DATA SUPPLIED
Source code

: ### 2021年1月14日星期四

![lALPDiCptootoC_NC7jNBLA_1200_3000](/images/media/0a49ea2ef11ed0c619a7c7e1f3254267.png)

---

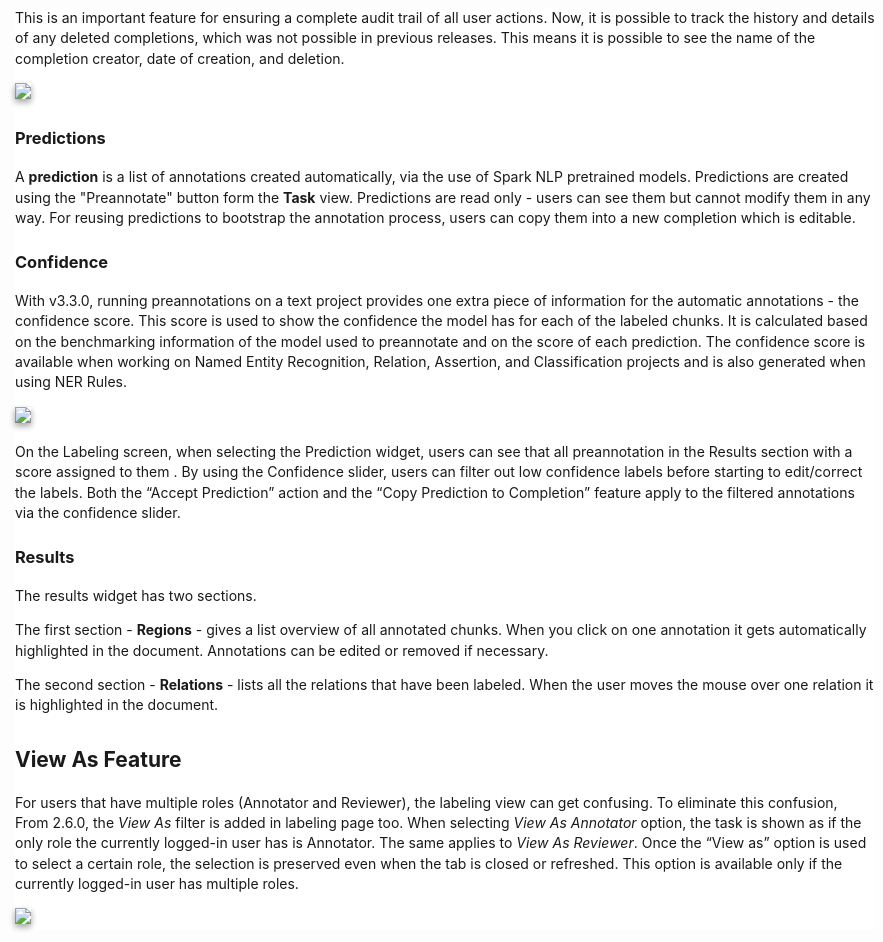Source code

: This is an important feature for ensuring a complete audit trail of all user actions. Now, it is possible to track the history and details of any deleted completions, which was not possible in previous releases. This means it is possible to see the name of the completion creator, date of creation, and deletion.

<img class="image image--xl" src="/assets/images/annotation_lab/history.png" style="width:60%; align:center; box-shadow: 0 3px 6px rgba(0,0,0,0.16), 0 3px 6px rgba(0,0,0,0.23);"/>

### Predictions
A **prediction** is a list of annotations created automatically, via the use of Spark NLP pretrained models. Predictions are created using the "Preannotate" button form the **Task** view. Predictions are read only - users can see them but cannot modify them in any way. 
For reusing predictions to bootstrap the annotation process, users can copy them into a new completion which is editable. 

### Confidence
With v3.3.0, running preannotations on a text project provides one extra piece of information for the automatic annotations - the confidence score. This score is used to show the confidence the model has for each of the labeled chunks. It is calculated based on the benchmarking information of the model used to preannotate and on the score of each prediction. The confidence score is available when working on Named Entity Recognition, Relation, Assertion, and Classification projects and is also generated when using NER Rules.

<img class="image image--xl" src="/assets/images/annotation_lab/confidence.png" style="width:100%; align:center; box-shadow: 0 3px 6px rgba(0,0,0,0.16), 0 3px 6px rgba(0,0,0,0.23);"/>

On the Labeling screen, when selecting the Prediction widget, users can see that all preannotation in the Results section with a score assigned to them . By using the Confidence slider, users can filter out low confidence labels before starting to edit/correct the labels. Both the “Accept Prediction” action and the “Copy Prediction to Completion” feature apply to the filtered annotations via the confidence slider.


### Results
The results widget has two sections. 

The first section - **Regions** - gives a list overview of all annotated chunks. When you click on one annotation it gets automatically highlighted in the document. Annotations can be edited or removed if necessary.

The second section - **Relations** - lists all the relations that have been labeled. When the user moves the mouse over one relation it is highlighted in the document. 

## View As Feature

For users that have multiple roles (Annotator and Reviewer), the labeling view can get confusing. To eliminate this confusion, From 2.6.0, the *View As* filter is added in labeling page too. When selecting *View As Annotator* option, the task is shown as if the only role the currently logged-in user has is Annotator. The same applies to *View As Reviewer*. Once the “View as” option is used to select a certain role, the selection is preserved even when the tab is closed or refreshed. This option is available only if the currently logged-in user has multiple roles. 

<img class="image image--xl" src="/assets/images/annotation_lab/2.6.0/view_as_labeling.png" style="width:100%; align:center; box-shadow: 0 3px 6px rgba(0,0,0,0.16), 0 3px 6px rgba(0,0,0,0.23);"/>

---

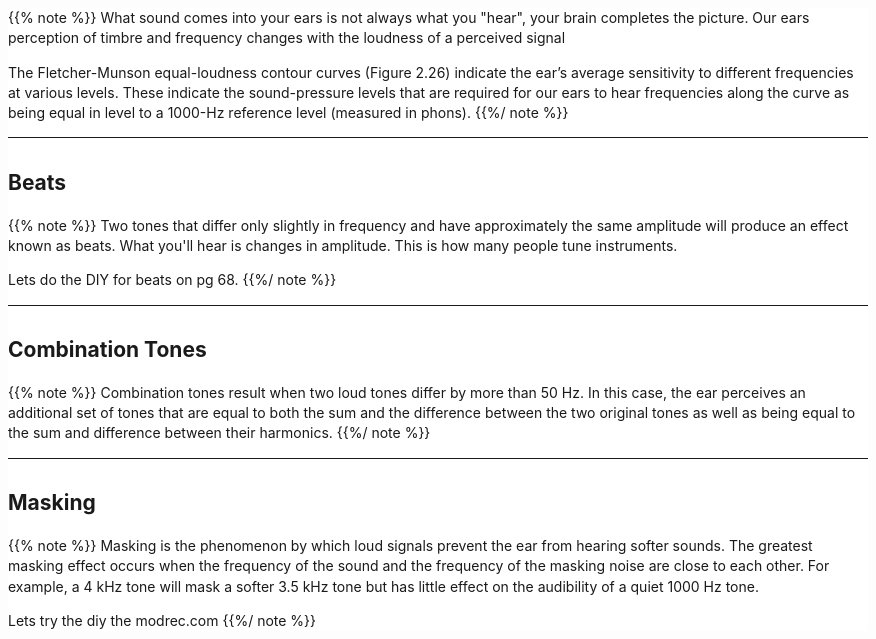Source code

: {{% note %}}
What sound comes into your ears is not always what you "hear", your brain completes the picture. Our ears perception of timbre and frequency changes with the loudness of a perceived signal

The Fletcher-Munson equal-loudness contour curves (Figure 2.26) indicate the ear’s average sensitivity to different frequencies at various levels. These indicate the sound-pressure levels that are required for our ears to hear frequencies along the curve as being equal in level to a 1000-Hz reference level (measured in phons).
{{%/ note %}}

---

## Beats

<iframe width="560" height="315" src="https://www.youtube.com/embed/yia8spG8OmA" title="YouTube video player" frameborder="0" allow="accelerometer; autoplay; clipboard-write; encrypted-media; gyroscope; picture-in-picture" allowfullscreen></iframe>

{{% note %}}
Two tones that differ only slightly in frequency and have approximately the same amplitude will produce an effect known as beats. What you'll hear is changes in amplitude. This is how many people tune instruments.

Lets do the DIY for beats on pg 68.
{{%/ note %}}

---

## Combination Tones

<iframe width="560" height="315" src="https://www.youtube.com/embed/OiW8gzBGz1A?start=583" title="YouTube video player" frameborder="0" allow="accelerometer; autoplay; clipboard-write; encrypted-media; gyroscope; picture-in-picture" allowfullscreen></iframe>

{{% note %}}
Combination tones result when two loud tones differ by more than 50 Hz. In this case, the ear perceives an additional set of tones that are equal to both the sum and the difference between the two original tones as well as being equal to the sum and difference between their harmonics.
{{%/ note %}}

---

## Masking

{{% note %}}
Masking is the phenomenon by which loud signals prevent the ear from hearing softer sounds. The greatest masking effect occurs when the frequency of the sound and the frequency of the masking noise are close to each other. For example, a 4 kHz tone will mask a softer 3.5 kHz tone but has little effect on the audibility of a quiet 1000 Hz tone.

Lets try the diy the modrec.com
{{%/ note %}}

REQUEST
List each line in the records that contains the string "iframe". Only matches with the same uppercase and lowercase letters count.

TASK OUTPUT
<iframe width="560" height="315" src="https://www.youtube.com/embed/yia8spG8OmA" title="YouTube video player" frameborder="0" allow="accelerometer; autoplay; clipboard-write; encrypted-media; gyroscope; picture-in-picture" allowfullscreen></iframe>
<iframe width="560" height="315" src="https://www.youtube.com/embed/OiW8gzBGz1A?start=583" title="YouTube video player" frameborder="0" allow="accelerometer; autoplay; clipboard-write; encrypted-media; gyroscope; picture-in-picture" allowfullscreen></iframe>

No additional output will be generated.